Blasiphalia

Scientific classification
- Kingdom: Fungi
- Division: Basidiomycota
- Class: Agaricomycetes
- Order: Hymenochaetales
- Family: Repetobasidiaceae
- Genus: Blasiphalia Redhead (2007)
- Type species: Blasiphalia pseudogrisella (A.H.Sm.) Redhead (2007)

= Blasiphalia =

Genus of fungi

Blasiphalia is a fungal genus in the family Repetobasidiaceae. A monotypic genus, it contains the honey colored omphalinoid agaric , Blasiphalia pseudogrisella, which grows with the liverwort genus Blasia.
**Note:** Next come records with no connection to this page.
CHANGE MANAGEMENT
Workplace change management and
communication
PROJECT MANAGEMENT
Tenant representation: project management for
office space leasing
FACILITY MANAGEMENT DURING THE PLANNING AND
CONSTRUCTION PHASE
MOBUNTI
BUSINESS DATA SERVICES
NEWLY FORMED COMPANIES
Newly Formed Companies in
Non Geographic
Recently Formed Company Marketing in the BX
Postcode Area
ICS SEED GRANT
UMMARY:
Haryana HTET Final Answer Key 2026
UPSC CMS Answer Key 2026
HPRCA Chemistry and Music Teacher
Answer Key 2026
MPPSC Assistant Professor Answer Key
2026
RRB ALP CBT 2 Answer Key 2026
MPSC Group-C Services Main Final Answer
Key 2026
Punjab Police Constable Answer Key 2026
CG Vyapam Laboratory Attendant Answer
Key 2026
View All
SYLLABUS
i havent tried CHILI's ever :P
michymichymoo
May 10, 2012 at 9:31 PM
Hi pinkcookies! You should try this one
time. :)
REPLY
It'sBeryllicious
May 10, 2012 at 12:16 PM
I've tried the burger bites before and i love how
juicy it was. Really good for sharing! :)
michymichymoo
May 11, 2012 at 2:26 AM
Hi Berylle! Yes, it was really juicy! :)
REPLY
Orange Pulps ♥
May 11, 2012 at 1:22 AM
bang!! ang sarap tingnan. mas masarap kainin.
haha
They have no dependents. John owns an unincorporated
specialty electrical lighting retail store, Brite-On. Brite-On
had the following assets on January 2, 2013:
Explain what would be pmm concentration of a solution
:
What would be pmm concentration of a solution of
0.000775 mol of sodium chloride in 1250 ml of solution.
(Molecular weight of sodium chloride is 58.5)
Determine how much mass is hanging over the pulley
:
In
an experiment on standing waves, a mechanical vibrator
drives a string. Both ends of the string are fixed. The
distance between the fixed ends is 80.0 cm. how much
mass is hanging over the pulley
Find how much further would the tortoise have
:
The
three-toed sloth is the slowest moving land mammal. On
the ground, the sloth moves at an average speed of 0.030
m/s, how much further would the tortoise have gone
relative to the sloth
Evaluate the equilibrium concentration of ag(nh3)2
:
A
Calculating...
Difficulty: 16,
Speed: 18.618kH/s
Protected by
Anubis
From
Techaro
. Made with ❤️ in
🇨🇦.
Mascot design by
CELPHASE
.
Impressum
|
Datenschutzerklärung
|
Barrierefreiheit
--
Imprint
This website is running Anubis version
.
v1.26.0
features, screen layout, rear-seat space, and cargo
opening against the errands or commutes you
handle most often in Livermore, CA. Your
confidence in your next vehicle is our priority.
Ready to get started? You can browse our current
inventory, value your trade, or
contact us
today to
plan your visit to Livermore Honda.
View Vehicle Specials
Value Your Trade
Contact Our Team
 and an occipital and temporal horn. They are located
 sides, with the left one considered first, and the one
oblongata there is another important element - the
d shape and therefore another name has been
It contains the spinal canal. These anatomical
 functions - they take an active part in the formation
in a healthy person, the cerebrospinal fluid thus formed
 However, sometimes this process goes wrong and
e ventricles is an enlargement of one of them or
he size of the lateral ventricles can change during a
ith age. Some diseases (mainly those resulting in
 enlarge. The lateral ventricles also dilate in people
Phylogenetically related agarics are in the genera Rickenella, Gyroflexus, Loreleia, Cantharellopsis and Contumyces, as well as the stipitate-stereoid genera Muscinupta and Cotylidia and clavarioid genus, Alloclavaria. Blasiphalia is most similar to Rickenella and Contumyces, and was only just recognized as a distinct genus in 2007 based upon molecular analysis. The fungus is unique in parasitizing Blasia by forming clasping appresoria on its host's rhizoids. Its basidiospores also germinate on the host's gemmae and clasp them and therefore can be disseminated together with the gemmae.

==Etymology==

Blasiphalia is a nonsense, nontraditionally formulated name vaguely referring to the liverwort genus Blasia and a fragment of the word 'omphalia' in reference to previous classifications that would place it in Omphalina.